Luckily it stopped. I personally feel like it’s just laziness. People want to finish, they want to be like, “That’s that guy, we’ve got ‘em. We don’t have to think about it anymore. We know who he is, we know what it is.” People don’t want to use their imaginations. Have you ever been to a commercial audition? I don’t do commercials, but I’ve walked by rooms where commercials are auditioning. It’s people dressing up as the characters, people going to the audition in costume fully. You’re playing a clown, you show up as a clown, dude. You go in for a cowboy, put on a cowboy hat, a vest, a little bandana around your neck because people need to see exactly what they think they wanna see.

And there’s a little element of that, not quite as bad as the commercial world, but there’s an element of that in Hollywood where it’s like once the establishment sees you in a certain way, it’s very, very hard to undo that.

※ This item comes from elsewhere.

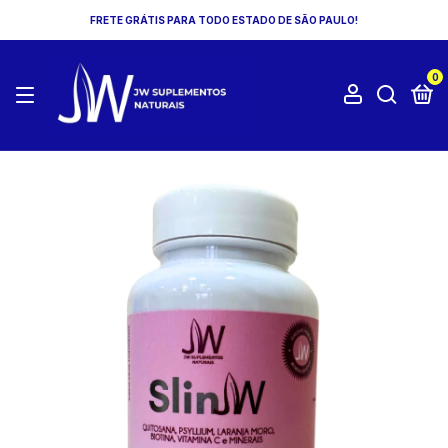
FRETE GRÁTIS PARA TODO ESTADO DE SÃO PAULO!
0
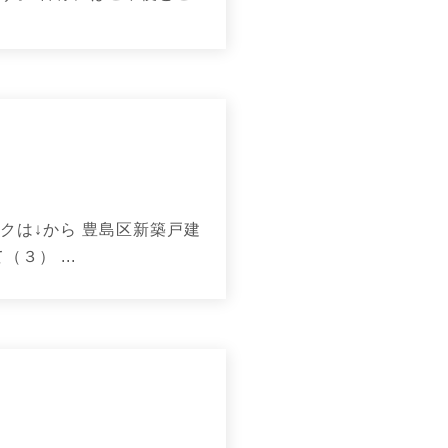
クは↓から 豊島区新築戸建
３） ...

So I feel very lucky again for Monroe because Monroe is definitely other.

CraveOnline: Do genres like science fiction and fantasy have more imagination to go against casting types?

Silas Weir Mitchell: No, I think it transcends genre. It’s just an ideology that is entrenched. It happens even with audiences. It happens to audiences and people that are making stuff. People become identified with a role.

They can become identified with a type so it’s harder for people to believe an actor is something other than what they’ve already seen. It’s human nature but it runs deep in Hollywood as far as trying to change the way a person sees an actor.

CraveOnline: Was it fun to be in a Steven Seagal movie, The Patriot?

Silas Weir Mitchell: Oh yeah. That was early on. I was like, “Oh my God, I’m in a Hollywood movie. Yee-haw!” It just so happens that it was his worst movie ever.

CraveOnline: It was the first one that went straight to cable.

Silas Weir Mitchell: It was a train wreck, unfortunately for me. It was a fun character too, but it just wasn’t any good. It was the first one after he’d split with his producing partner. He produced it and it just was sort of a mess on the page and also in the making of it. The director was a gas. I remember working with him. He was great, but the whole thing didn’t work.

CraveOnline: That must’ve been a real education at that pointing your career.

Silas Weir Mitchell: I just remember, again I was away on location for like 16 weeks in Montana and I was just trying to keep my head down and do the work. It was fun. It was really fun, just the show didn’t wind up working. It wasn’t like it was tragically disorganized or something. It just in the end didn’t pull itself together.

CraveOnline: And how about playing a small role in Private Parts?

Silas Weir Mitchell: That was my first job. I think that was literally my first job. I don't know, it was so long ago, man. It was one scene.

CraveOnline: I have to admit, I’m getting that from IMDB. I don’t remember what your scene in Private Parts was but I do remember The Patriot really well, the terrorist gang.

Silas Weir Mitchell: It was building off of this milita craze, these guys who were holed up in the woods. That was a big thing back then.